§ **The problem**
Answer these from the Stevan Marjanov article below:
1. In what year was Marjanov born?
2. What position did he hold on the Serbian Radical Party's list for the Zrenjanin division in the 1993 parliamentary election?
3. How many seats did the Radicals win in Titel in the 1996 local elections?

= Stevan Marjanov =

Serbian politician

Stevan Marjanov (Стефан Марјанов; born 1939) is a Serbian politician. He served in the Vojvodina provincial assembly from 1997 to 2004 and has held high municipal office in Titel. Initially a member of the far-right Serbian Radical Party (SRS), Marjanov later aligned with the predominantly left-wing Vojvodina Coalition (KV).

==Private career==
Marjanov has alternately described himself as an entrepreneur and a worker.

==Politician==
===The 1990s===
During the 1990s, Serbia's political culture was dominated by the authoritarian rule of Slobodan Milošević and the Socialist Party of Serbia (SPS).

Marjanov began his political career as a member of the Serbian Radical Party. He appeared in the twenty-third position on the party's electoral list for the Zrenjanin division in the 1993 Serbian parliamentary election; the list won four seats, and he was not given a mandate. (From 1992 to 2000, Serbia's electoral law stipulated that one-third of parliamentary mandates would be assigned to candidates from successful lists in numerical order, while the remaining two-thirds would be distributed amongst other candidates at the discretion of the sponsoring parties. Marjanov could have been given a mandate despite his list position, although in the event he was not.)

Marjanov was first elected to the provincial assembly in the 1996 Vojvodina provincial election, winning in the Titel constituency as a Radical Party candidate. The Socialist Party of Serbia (SPS) won a majority victory in this election, and the Radicals, with seven seats in total, served in opposition.

The provincial election took place concurrently with the 1996 Serbian local elections. In Titel, the local election did not produce a clear winner: both the Socialists and the Zajedno coalition won eight seats, while the Radicals won six, and other parties won the remaining three seats. When the new assembly convened, the six elected Radical members broke away from the party and formed their own organization, joining with the Zajedno group to establish a new local coalition government. Marjanov was part of the local exodus from the Radicals; when the new administration was formed, he was named as president of the assembly's executive committee, making him effectively the first minister in the local government.

§ **Data provided**
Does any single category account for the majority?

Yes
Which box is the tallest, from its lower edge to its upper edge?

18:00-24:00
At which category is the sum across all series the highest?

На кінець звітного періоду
---
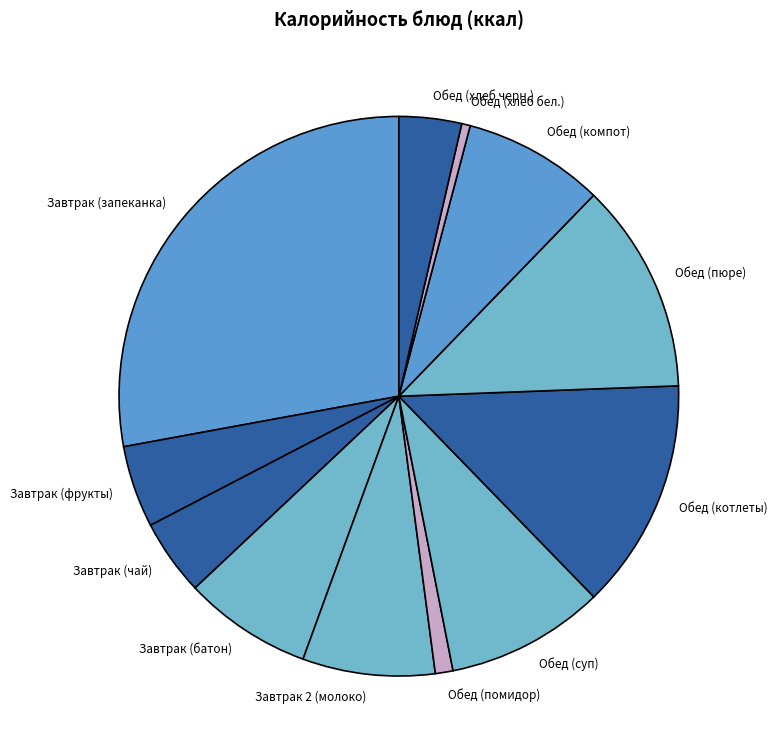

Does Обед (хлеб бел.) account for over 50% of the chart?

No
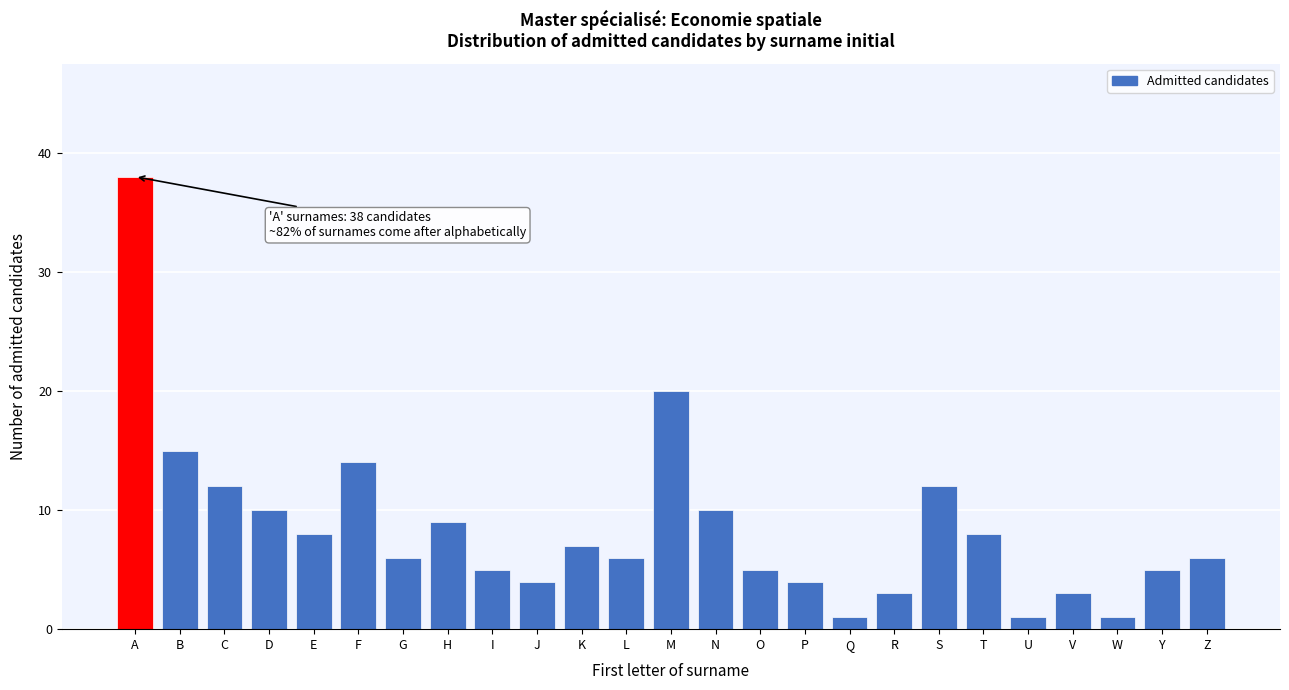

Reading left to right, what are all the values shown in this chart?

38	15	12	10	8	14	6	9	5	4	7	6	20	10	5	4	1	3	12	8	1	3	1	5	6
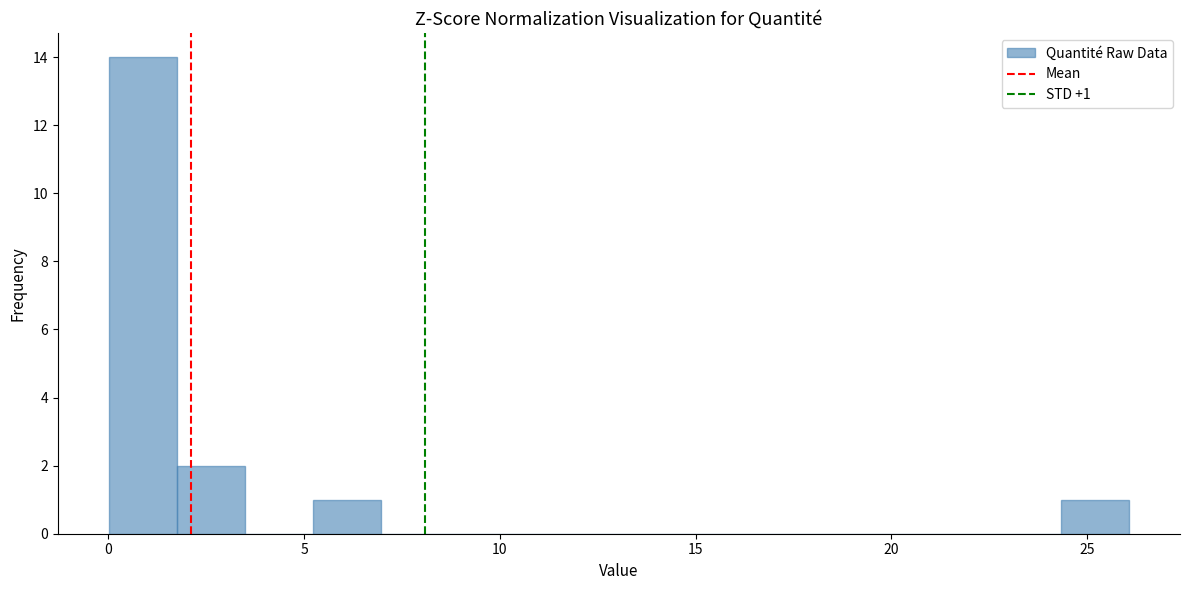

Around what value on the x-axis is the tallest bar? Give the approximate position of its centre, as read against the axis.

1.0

§ **Problem solution**
1. 1939
2. Twenty-third
3. Six